There's nothing unsafe about printf (since compilers started doing format type checking), as long as you don't use user input as the format string. To print user input, you use printf("%s", user_input).
strcpy() is unsafe because you don't know how many bytes you are going to be copying. strncpy() is completely safe as long as you aren't brain dead and set the 'n' to the size of the destination buffer (as opposed to strlen(src) which would be brain dead) and then slap an '\0' into the last index of the dest. sprintf, same deal, just use snprintf and tell it the max bytes it can print.
So what's unsafe about memcpy()? You explicitly specify the number of bytes to copy. If that number of bytes is greater than the known size of the destination buffer, then you've got a problem that simply adding a second 'size of dest' paramater to the copy won't fix because you already screwed the pooch on figuring that out now didn't you?
Yes memcpy() doesn't work if src and dest overlap. When that's happening, you typically know about it (you've got some clever in-situ array modification going on) and can use memmove(). memmove(), on the other hand, is equally unsafe if you can't properly specify the number of bytes to copy.
Bottom line: There's no such thing as a "safe" copy in C when we're assuming the programmer can't figure out the destination buffer size.
The enemies of Democracy are
That's physically impossible, even given infinite time. Read up on the halting problem.
However, programming a framework in which we may rule out certain things, for example a process jumping over and altering the OS, is perfectly possible. It just has to be verified through reasoning, rather than testing. The unit testing methodology is really the problem here. You cannot unit test everything.
Don't get me wrong, testing is a good start, but it's no proof of security, and a proof of security, while very hard, is possible. Kudos to Microsoft.
And to expand on the GP for those that didn't RTFA, they replaced Memcpy with a memcpy that forced you to state the size of the destination buffer, which is a constant time operation, and a much needed one. So this only forces C coders to make their code a little more clear.
And when you're being intentionally unclear to the computer in addition to the reader, your code has no place in a secure production setting.
The problem is memcpy returns a void *. If this is dynamically cast, it needs to be checked at runtime and may even be set to a value the programmer never intended (say unsigned 16 bit values instead of unsigned 8 bit characters). It may be an issue with updating the code - say the code was originally written for 8 bit ASCII and got updated to, say UTF-16 (16 bit). A dynamically cast void* doesn't care what the size is, it just shoves the values in the buffer. This may work fine in basic testing even, because you never overflow the buffer with 1-2 characters, and maybe even gets past a QA team, but once you go past 1/2, you've got a buffer overrun.

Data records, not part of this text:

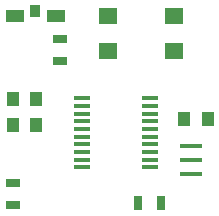
<source format=gbr>
G04 #@! TF.FileFunction,Paste,Top*
%FSLAX46Y46*%
G04 Gerber Fmt 4.6, Leading zero omitted, Abs format (unit mm)*
G04 Created by KiCad (PCBNEW 4.0.2-stable) date Friday, November 24, 2017 'AMt' 07:28:29 AM*
%MOMM*%
G01*
G04 APERTURE LIST*
%ADD10C,0.100000*%
%ADD11R,1.000000X1.250000*%
%ADD12R,0.900000X1.000000*%
%ADD13R,1.500000X1.000000*%
%ADD14R,1.300000X0.700000*%
%ADD15R,0.700000X1.300000*%
%ADD16R,1.600000X1.400000*%
%ADD17R,1.350000X0.400000*%
%ADD18R,1.900000X0.400000*%
G04 APERTURE END LIST*
D10*
D11*
X117310000Y-99040000D03*
X115310000Y-99040000D03*
X117310000Y-101290000D03*
X115310000Y-101290000D03*
X129860000Y-100750000D03*
X131860000Y-100750000D03*
D12*
X117250000Y-91600000D03*
D13*
X119000000Y-92000000D03*
X115500000Y-92000000D03*
D14*
X119340000Y-95870000D03*
X119340000Y-93970000D03*
X115340000Y-108060000D03*
X115340000Y-106160000D03*
D15*
X125940000Y-107880000D03*
X127840000Y-107880000D03*
D16*
X123400000Y-92000000D03*
X129000000Y-92000000D03*
X129000000Y-95000000D03*
X123400000Y-95000000D03*
D17*
X121200000Y-104860000D03*
X121200000Y-104210000D03*
X121200000Y-103560000D03*
X121200000Y-102910000D03*
X121200000Y-102260000D03*
X121200000Y-101610000D03*
X121200000Y-100960000D03*
X121200000Y-100310000D03*
X121200000Y-99660000D03*
X121200000Y-99010000D03*
X126950000Y-99010000D03*
X126950000Y-99660000D03*
X126950000Y-100310000D03*
X126950000Y-100960000D03*
X126950000Y-101610000D03*
X126950000Y-102260000D03*
X126950000Y-102910000D03*
X126950000Y-103560000D03*
X126950000Y-104210000D03*
X126950000Y-104860000D03*
D18*
X130400000Y-103000000D03*
X130400000Y-104200000D03*
X130400000Y-105400000D03*
M02*

</source>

As I understand it, __restrict wouldn't work in a C++ program using dynamic_cast because it doesn't know the size at compile time (sorry, I'm not sure what is done in C as I haven't kept up with the language, so I have to use a C++ example). My guess is memcpy_s does runtime bounds checking (it isn't specified on the memcpy_s page, maybe the security ref - too busy to read it though).
There's nothing unsafe about printf (since compilers started doing format type checking), as long as you don't use user input as the format string. To print user input, you use printf("%s", user_input).
%n writes to the stack. It's disabled by default in VS2005 onwards. More at http://weblogs.asp.net/george_v_reilly/archive/2007/02/06/printf-n.aspx and http://julianor.tripod.com/bc/formatstring-1.2.pdf
/George V. Reilly
He didn't say "how to make your code safe." He said "how to make your code comply with the safety standards." Rarely are the two the same. It's perfectly possible to safely use memcpy(), just like it's perfectly possible to abuse about a billion other system calls.